[Фрагмент документа]

В этой ситуации поиск языка, адекватного новой реальности, был для критики проблемой гораздо более важной, чем производство «свежих идей», вопросом жизни и смерти – в прямом смысле. И, что характерно, будучи выработан, этот язык неожиданно оказался подходящим инструментом и для решения тех задач, которые ставил перед собой сам Агеев. Через пять лет после цитированной статьи «Выхожу один я на дорогу…» он уже с сочувственным любопытством вглядывался в опыт газетных рецензентов – Немзера и… того же Курицына, подробно разбирая их критические стратегии. А в 2000-м и вовсе поместил в «Новом литературном обозрении» апологию короткой рецензии как жанра, предлагая именно на рецензиях, а не на больших программных статьях строить университетский курс истории критики.
Агеев-практик был вполне равен Агееву-теоретику. Он тоже прошел путь от большой проблемной статьи к рецензии, а потом, страшно сказать, и вовсе к эссе. И, сказать еще страшнее, в его «Голоде», который кажется мне вершинным созданием Агеева, отчетливо ощутимо влияние Курицына – его стилевых поисков, его манеры, отталкиваясь от литературного факта, говорить, о чем угодно, хоть о количестве и сортах выпитого.
Как бы то ни было, Агеев 2000-х едва ли был таким критиком, какого описывает Немзер в предисловии к сборнику, – тоскующим по толстожурнальным статьям как по наиболее органичному для него формату высказывания и не пишущим их лишь потому, что а) «текучка» не оставляет времени, б) «журнальный воздух» изменился, и отнюдь не к лучшему. Мне-то как раз кажется, что смены Агеевым сред обитания – вспомним его книгу «Газета. Глянец. Интернет. Литератор в трех средах» (2001) – естественным образом вытекали из внутренней логики его пути.

[/Фрагмент документа]

Работа с материалом:
- a) Верните из фрагмента о критике Агеева весь отрывок, начиная со слов «В этой ситуации» и ниже, вплоть до слов «курс истории критики.».
- b) В каком издании Агеев в 2000 году, согласно фрагменту о его критике, поместил апологию короткой рецензии как жанра?

[Исходные строки]

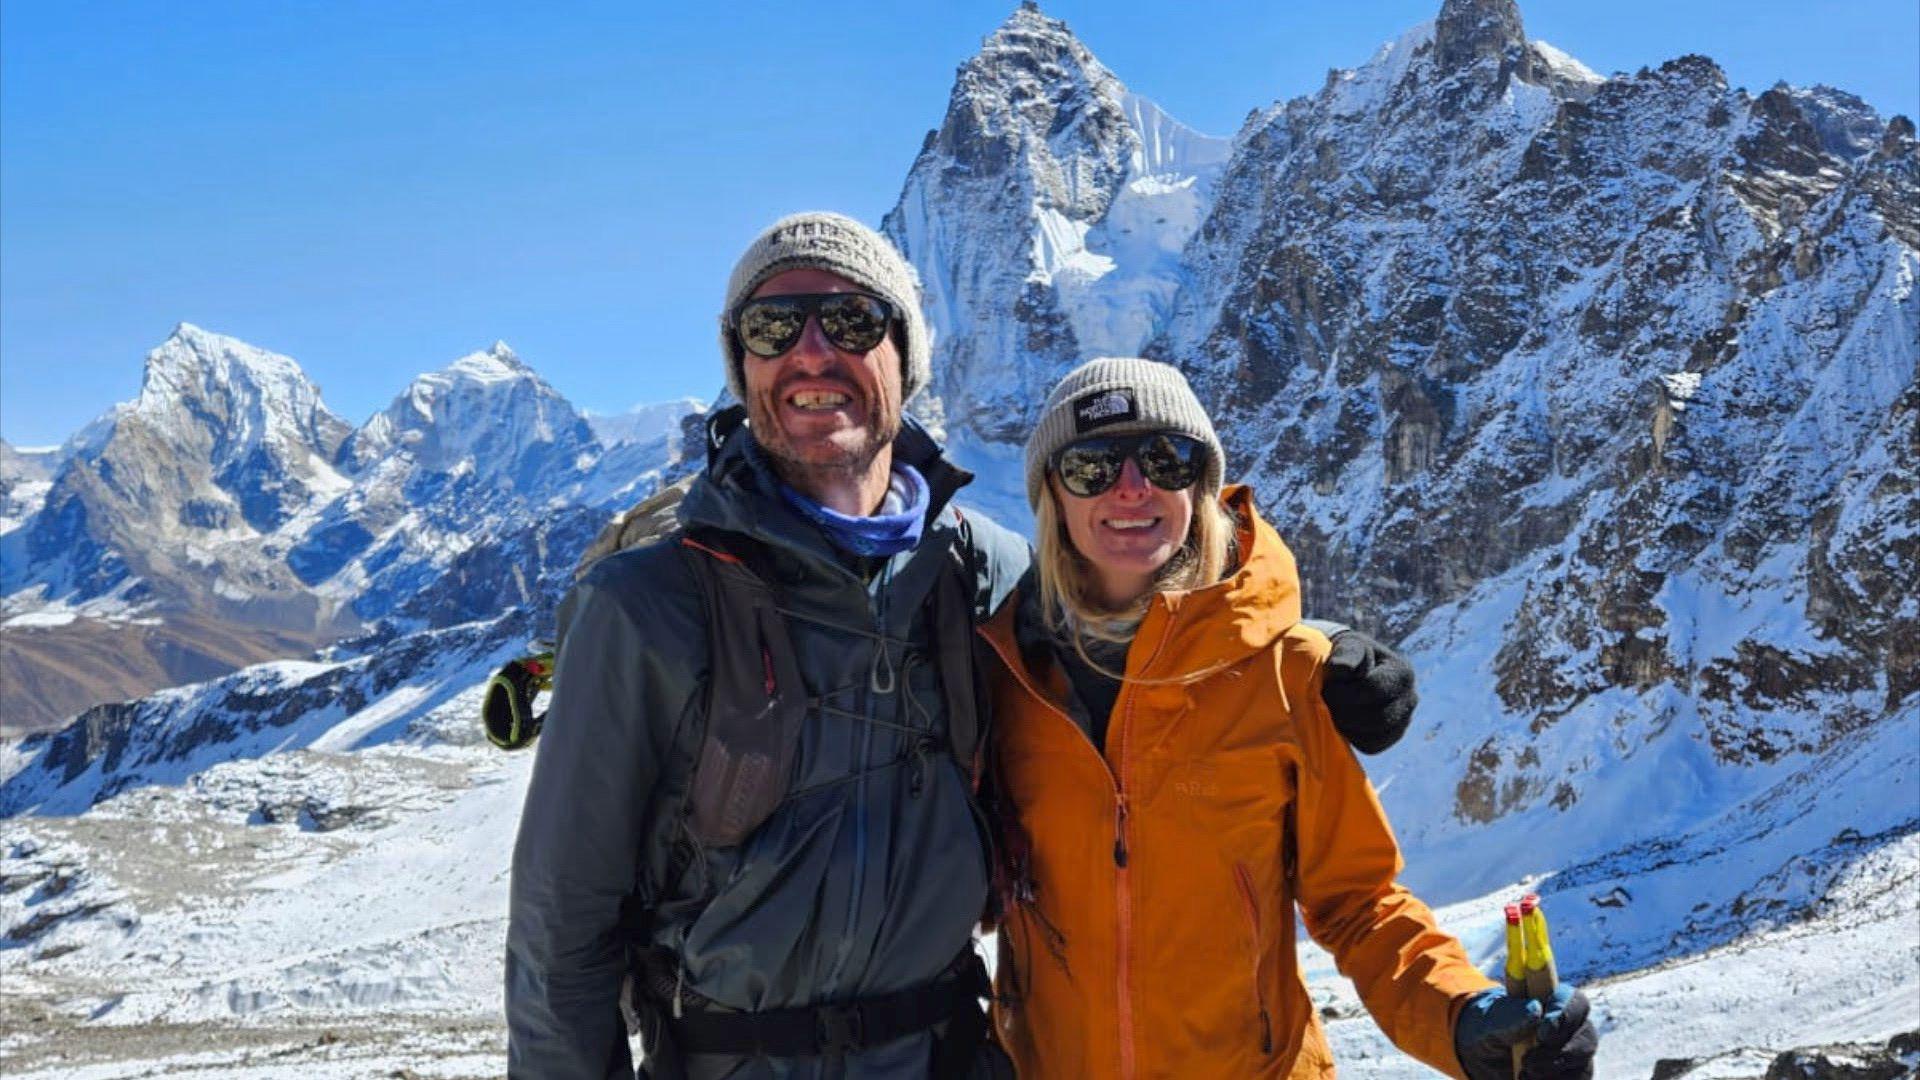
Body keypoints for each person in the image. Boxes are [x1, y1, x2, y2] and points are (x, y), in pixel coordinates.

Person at [505, 214, 1422, 1079]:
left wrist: (1319, 647)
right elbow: (563, 929)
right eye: (775, 324)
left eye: (853, 319)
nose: (812, 351)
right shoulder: (645, 605)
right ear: (741, 366)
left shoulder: (974, 570)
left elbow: (1139, 620)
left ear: (905, 358)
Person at [980, 357, 1600, 1080]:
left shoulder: (1285, 675)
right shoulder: (1004, 673)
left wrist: (1459, 1017)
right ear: (1050, 493)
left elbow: (1358, 903)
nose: (1132, 486)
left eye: (1165, 458)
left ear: (1204, 487)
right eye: (1091, 464)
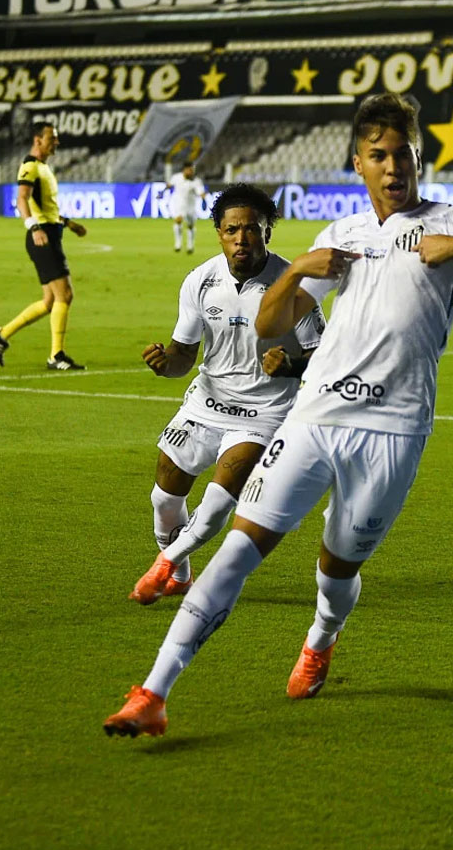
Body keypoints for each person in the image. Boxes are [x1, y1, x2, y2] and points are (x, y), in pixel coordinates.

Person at [105, 93, 453, 738]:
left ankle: (321, 635)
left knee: (337, 568)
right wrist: (299, 273)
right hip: (313, 417)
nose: (394, 168)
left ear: (418, 157)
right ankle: (153, 691)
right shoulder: (341, 234)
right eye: (378, 156)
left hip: (394, 431)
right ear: (358, 164)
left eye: (404, 155)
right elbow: (269, 325)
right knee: (237, 551)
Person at [133, 183, 325, 607]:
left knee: (222, 492)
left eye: (252, 229)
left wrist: (292, 365)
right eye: (231, 230)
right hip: (208, 400)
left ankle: (166, 562)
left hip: (265, 410)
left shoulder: (294, 284)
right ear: (219, 233)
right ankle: (180, 575)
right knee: (164, 495)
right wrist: (167, 364)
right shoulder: (200, 281)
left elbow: (323, 355)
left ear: (267, 232)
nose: (242, 239)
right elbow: (184, 354)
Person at [0, 121, 89, 371]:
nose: (56, 142)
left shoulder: (42, 167)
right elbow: (21, 199)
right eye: (52, 138)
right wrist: (33, 227)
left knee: (49, 301)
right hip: (42, 237)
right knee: (64, 295)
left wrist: (67, 223)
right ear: (38, 140)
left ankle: (2, 334)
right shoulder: (30, 166)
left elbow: (46, 207)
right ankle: (56, 355)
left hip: (50, 233)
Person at [161, 162, 207, 254]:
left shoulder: (196, 181)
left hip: (191, 205)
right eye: (190, 170)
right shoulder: (176, 177)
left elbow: (201, 191)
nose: (191, 172)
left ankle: (190, 245)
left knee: (190, 226)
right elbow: (170, 185)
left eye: (192, 170)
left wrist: (204, 200)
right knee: (178, 220)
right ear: (184, 170)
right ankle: (178, 243)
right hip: (179, 204)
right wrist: (162, 192)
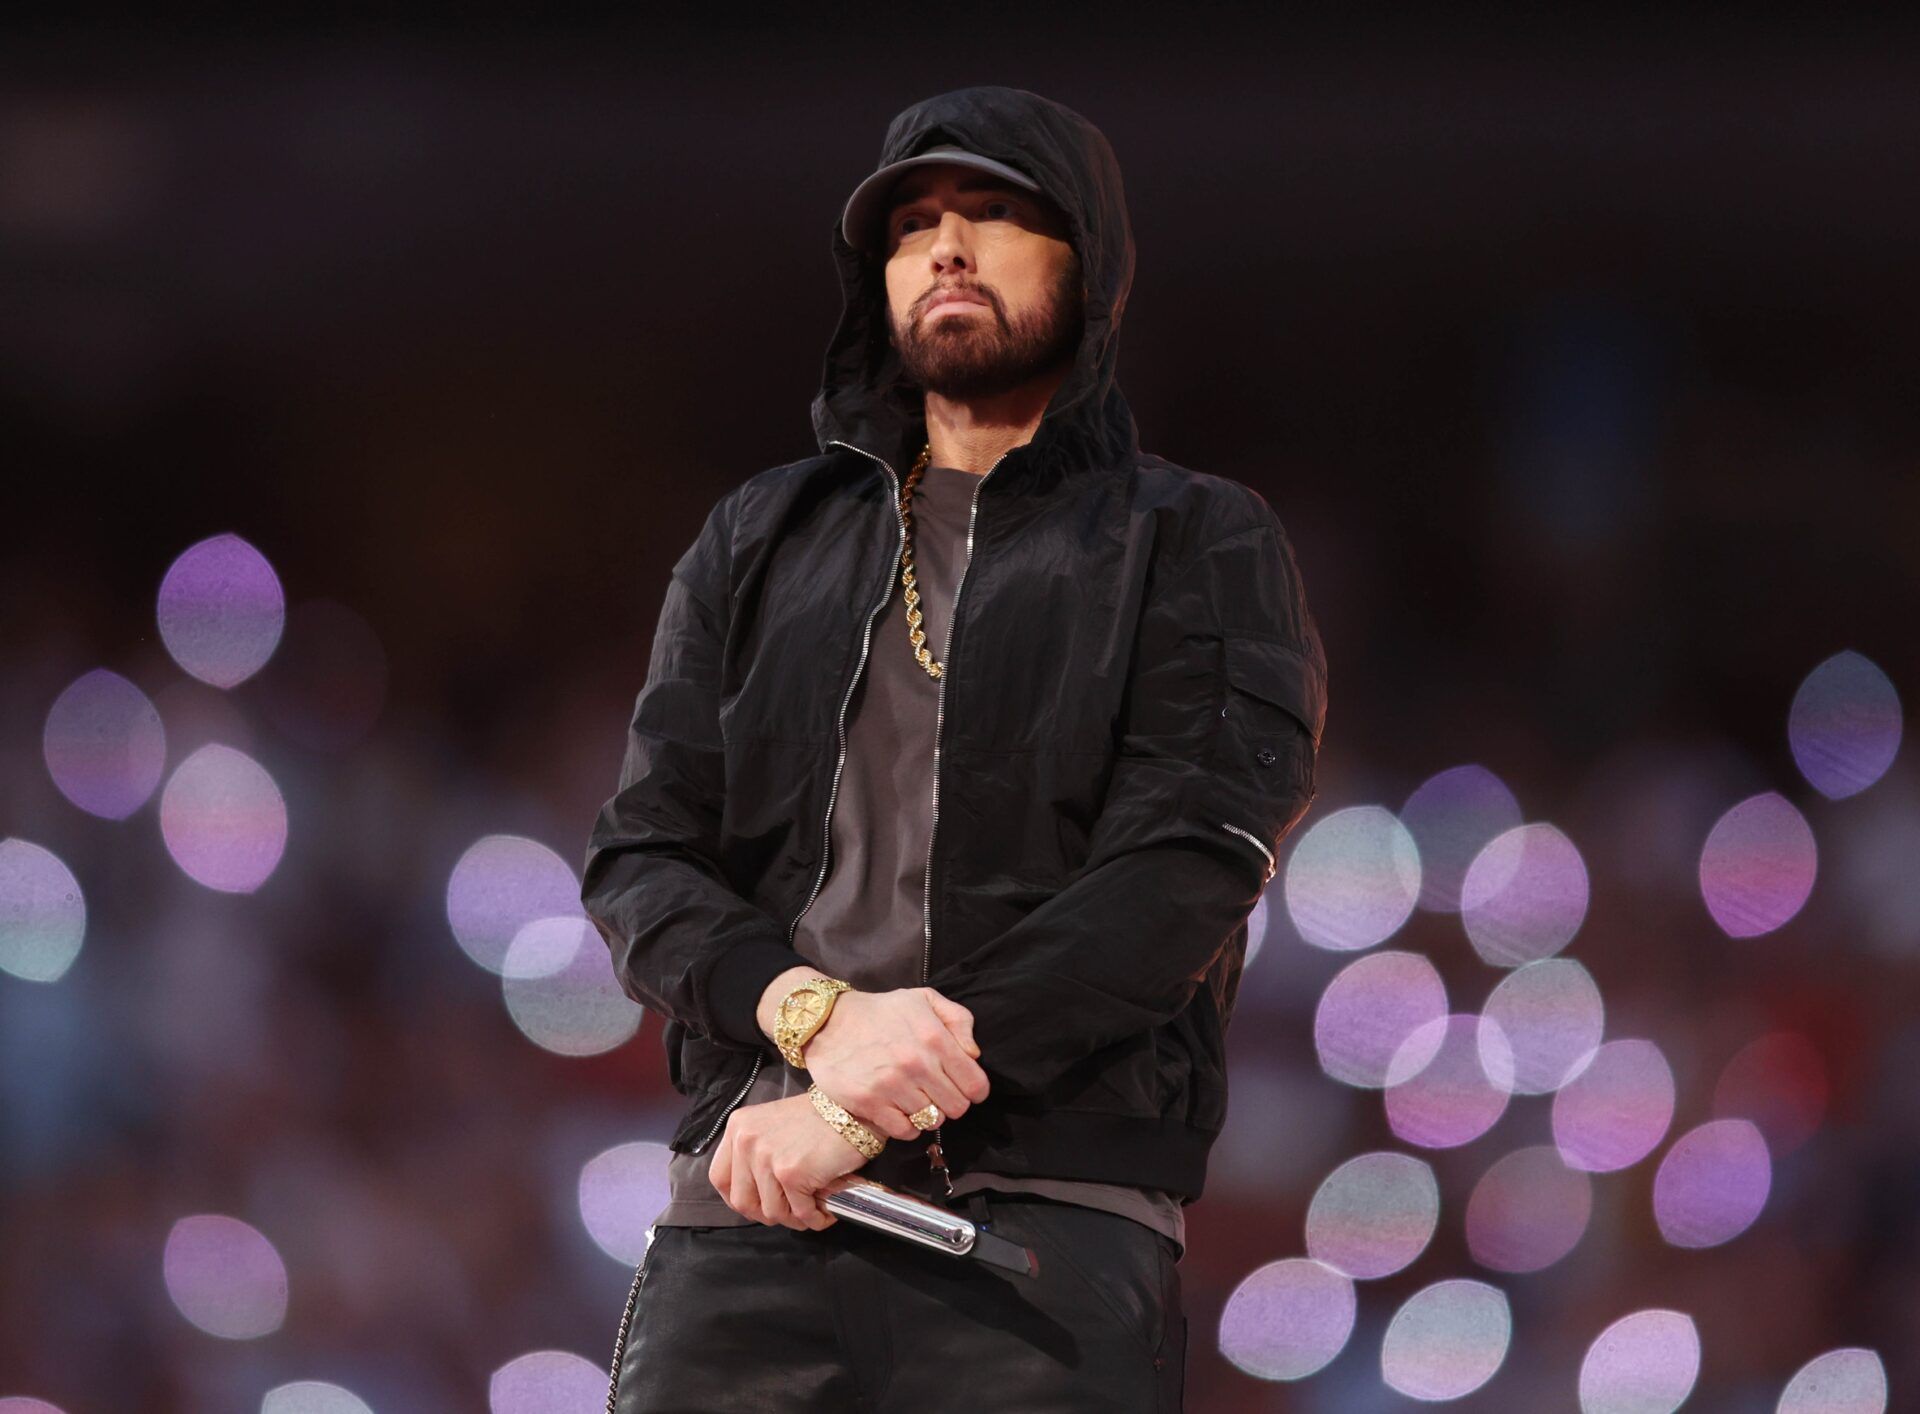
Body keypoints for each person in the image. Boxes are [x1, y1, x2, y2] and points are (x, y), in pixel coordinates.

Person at [583, 83, 1327, 1413]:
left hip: (1038, 1227)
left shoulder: (1194, 540)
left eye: (993, 213)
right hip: (751, 1212)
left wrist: (860, 1110)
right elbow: (641, 857)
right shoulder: (764, 535)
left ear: (1088, 262)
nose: (946, 247)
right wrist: (809, 1017)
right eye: (914, 222)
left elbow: (1182, 870)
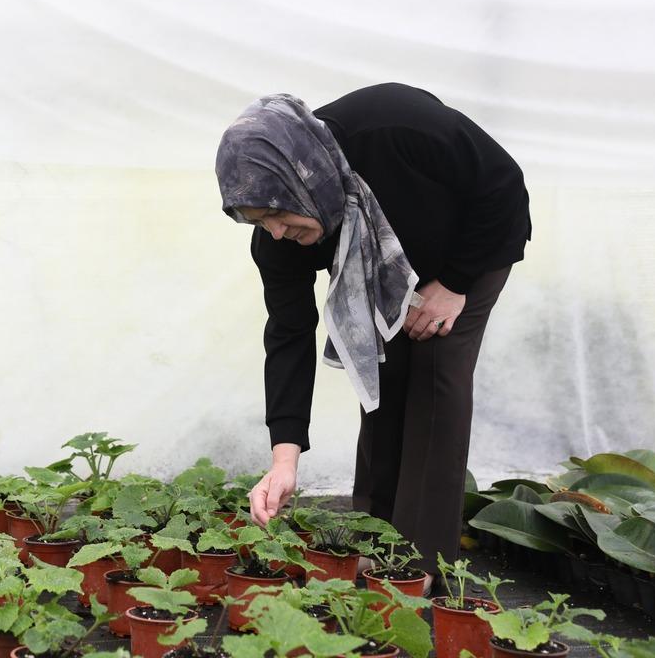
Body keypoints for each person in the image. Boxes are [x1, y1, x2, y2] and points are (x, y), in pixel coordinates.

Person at [214, 83, 531, 581]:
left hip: (471, 247)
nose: (274, 230)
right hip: (383, 269)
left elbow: (505, 186)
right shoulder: (278, 241)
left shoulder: (393, 126)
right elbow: (288, 334)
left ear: (304, 179)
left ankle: (420, 565)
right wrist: (284, 460)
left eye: (276, 213)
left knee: (434, 373)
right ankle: (375, 539)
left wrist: (455, 283)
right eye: (258, 221)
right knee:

[/Исходные строки]

Ответы на задания:
- a)
В этой ситуации поиск языка, адекватного новой реальности, был для критики проблемой гораздо более важной, чем производство «свежих идей», вопросом жизни и смерти – в прямом смысле. И, что характерно, будучи выработан, этот язык неожиданно оказался подходящим инструментом и для решения тех задач, которые ставил перед собой сам Агеев. Через пять лет после цитированной статьи «Выхожу один я на дорогу…» он уже с сочувственным любопытством вглядывался в опыт газетных рецензентов – Немзера и… того же Курицына, подробно разбирая их критические стратегии. А в 2000-м и вовсе поместил в «Новом литературном обозрении» апологию короткой рецензии как жанра, предлагая именно на рецензиях, а не на больших программных статьях строить университетский курс истории критики.

- b) В «Новом литературном обозрении».